Firing either of these when the resource is completely loaded doesn't really make sense. In fact, firing _anything_ when the resource is completely loaded is a bit dodgy, because it might lead to authors triggering things based on when the resource is completely loaded.
Comment 6 Philip Jägenstedt 2011-08-03 08:51:25 UTC
OK, so the title of this bug was poorly chosen.

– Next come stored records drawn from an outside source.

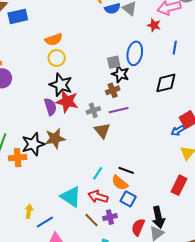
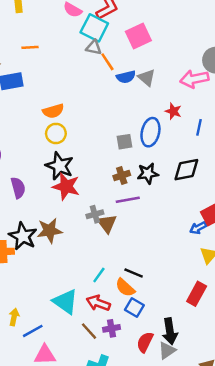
red star: (154, 25) -> (173, 111), moved
black star: (120, 74) -> (148, 173), moved, turned -30
purple semicircle: (50, 107) -> (18, 188), moved
gray cross: (93, 110) -> (95, 214), moved
black star: (33, 144) -> (23, 236), turned -30

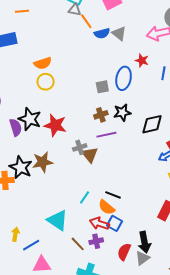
black star: (59, 166) -> (30, 119), moved
black diamond: (186, 170) -> (152, 124), moved
red arrow: (98, 303) -> (99, 223), moved

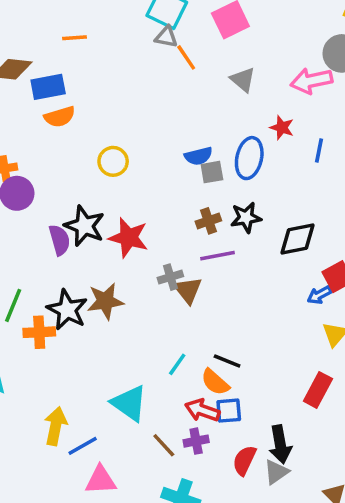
blue semicircle: (102, 33) -> (198, 156), moved
orange semicircle: (43, 63) -> (60, 117), moved
blue square: (115, 223) -> (229, 411), turned -35
yellow arrow: (15, 234) -> (56, 426), size x1.5

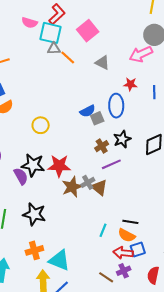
brown star: (105, 301) -> (72, 187), moved
orange cross: (39, 332) -> (34, 250), moved
cyan triangle: (129, 403) -> (59, 260), moved

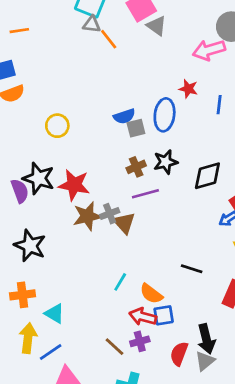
gray triangle: (102, 63) -> (157, 26), moved
black line: (130, 222) -> (192, 269), moved
cyan triangle: (59, 260) -> (54, 314), size x0.7

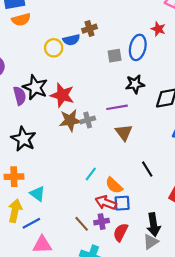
blue semicircle: (124, 116) -> (71, 40), moved
brown cross: (136, 167) -> (90, 29), moved
brown triangle: (124, 223) -> (124, 132), moved
black line: (192, 269) -> (147, 169), turned 35
red semicircle: (179, 354) -> (121, 232), moved

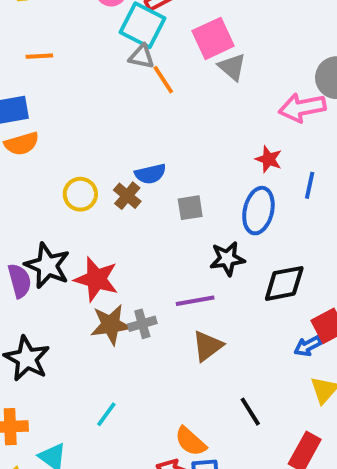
brown cross: (90, 29) -> (127, 196), moved, turned -32
blue semicircle: (71, 40) -> (150, 174), moved
blue ellipse: (138, 47) -> (258, 211), moved
brown triangle: (124, 132) -> (208, 346), turned 30
cyan line: (91, 174) -> (106, 414), moved

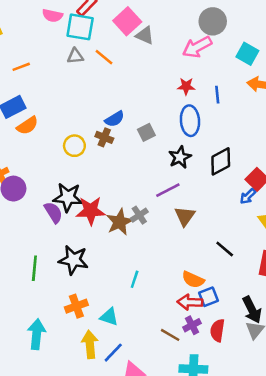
gray triangle: (141, 57) -> (75, 56), moved
red star: (96, 279) -> (91, 211), moved

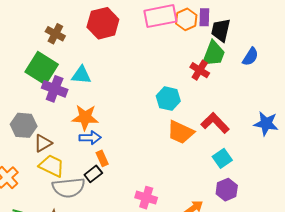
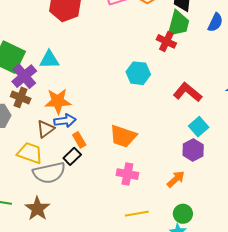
brown cross: (55, 34) -> (21, 97), moved
purple cross: (55, 89) -> (24, 76), turned 35
orange trapezoid: (181, 132) -> (123, 136), moved
brown triangle: (43, 143) -> (45, 129), moved
purple hexagon: (227, 190) -> (193, 150), moved

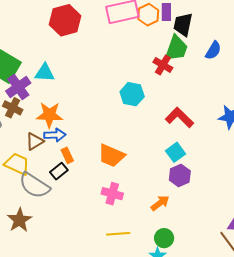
cyan square: (199, 127) -> (175, 152), moved
gray semicircle: (49, 173) -> (34, 185), turned 40

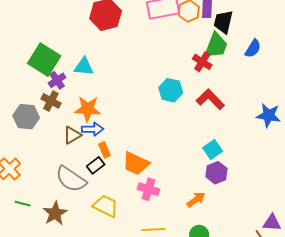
purple cross: (18, 87) -> (57, 80), size x0.7
red L-shape: (179, 117) -> (210, 99), moved
orange trapezoid: (111, 156) -> (136, 163), moved
yellow trapezoid: (17, 164) -> (106, 206), moved

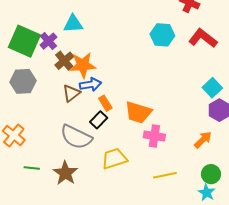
green square: (44, 60) -> (24, 41), moved
brown cross: (51, 101) -> (64, 61), moved, turned 30
yellow trapezoid: (106, 206) -> (114, 159), turned -36

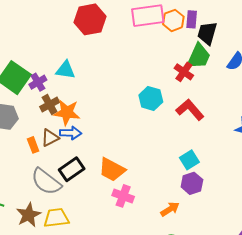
orange rectangle: (105, 103) -> (33, 145), moved
black rectangle: (99, 120) -> (72, 169), size x1.4
yellow trapezoid: (114, 159) -> (56, 218), moved

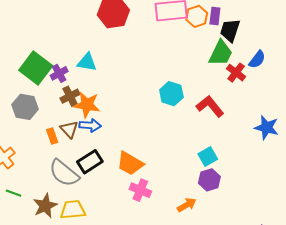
red cross: (184, 72) -> (236, 73), moved
brown triangle: (50, 138) -> (69, 129), turned -48

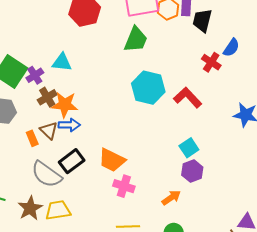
green trapezoid: (221, 53) -> (136, 40), moved
cyan hexagon: (171, 94) -> (148, 88), size x1.4

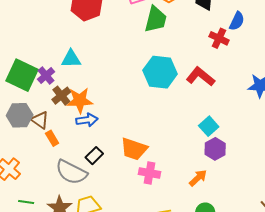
green trapezoid: (136, 40) -> (156, 19), moved
brown triangle: (49, 130) -> (40, 120), moved
black rectangle: (72, 161) -> (94, 156), size x0.7

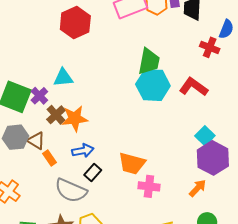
green trapezoid: (156, 19) -> (149, 61), moved
blue arrow: (87, 120) -> (83, 151), moved
purple hexagon: (215, 149) -> (213, 158), size x1.5

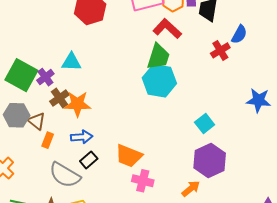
red cross: (210, 47) -> (220, 50), turned 30
red L-shape: (194, 87) -> (167, 29), moved
cyan square: (205, 136) -> (205, 124), moved
orange rectangle: (50, 158) -> (48, 140), turned 49

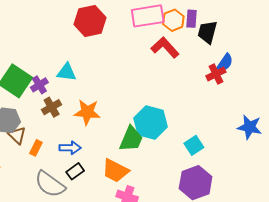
blue semicircle: (239, 34) -> (225, 63), moved
green trapezoid: (158, 57) -> (131, 139), moved
cyan hexagon: (159, 81) -> (151, 123), moved
orange star: (77, 104) -> (87, 112), moved
brown triangle: (37, 121) -> (17, 135), moved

What I am saying is that when the transfer has stopped in an expected manner (networkState=IDLE), the suspend event should be fired. As currently spec'd, if the resource does not fit in cache the transfer will have to be suspended and a suspend event fired, while if it does no suspend event will be fired. It seems better to always fire a suspend event, as otherwise it will only happen in disk-limited situations which authors are far less likely to test with.
Comment 7 Michael[tm] Smith 2011-08-04 05:06:35 UTC
mass-moved component to LC1
Comment 8 Ian 'Hixie' Hickson 2011-08-17 18:04:19 UTC
I think if we fire 'suspend' at the end, what's more likely to happen is that instead of just ignoring the event and having the element still mostly work, authors will wait for 'suspend' and treat it like 'onload', not starting to use the resource until it happens, and when it does, assuming the whole thing is cached. So for example they would load a sound effects file, wait for 'suspend', and then once it fires start playing back clips from anywhere in the file expecting zero latency.

Why is this not worse?
Comment 9 Philip Jägenstedt 2011-08-18 09:08:10 UTC
If they do that, they'll still get as good an experience as is possible given the cache size. What harm could come of it, except that the latency won't be as low as on a device with infinite bandwidth and cache?
Comment 10 Ian 'Hixie' Hickson 2011-09-08 20:24:40 UTC
EDITOR'S RESPONSE: This is an Editor's Response to your comment. If you are satisfied with this response, please change the state of this bug to CLOSED. If you have additional information and would like the editor to reconsider, please reopen this bug. If you would like to escalate the issue to the full HTML Working Group, please add the TrackerRequest keyword to this bug, and suggest title and text for the tracker issue; or you may create a tracker issue yourself, if you are able to do so. For more details, see this document:
   http://dev.w3.org/html5/decision-policy/decision-policy.html

Status: Accepted
Change Description: see diff given below
Rationale: Fair enough.
Comment 11 Ian 'Hixie' Hickson 2011-09-08 21:23:17 UTC
Checked in as WHATWG revision r6544.
Check-in comment: Make 'suspend' fire when the media is loaded.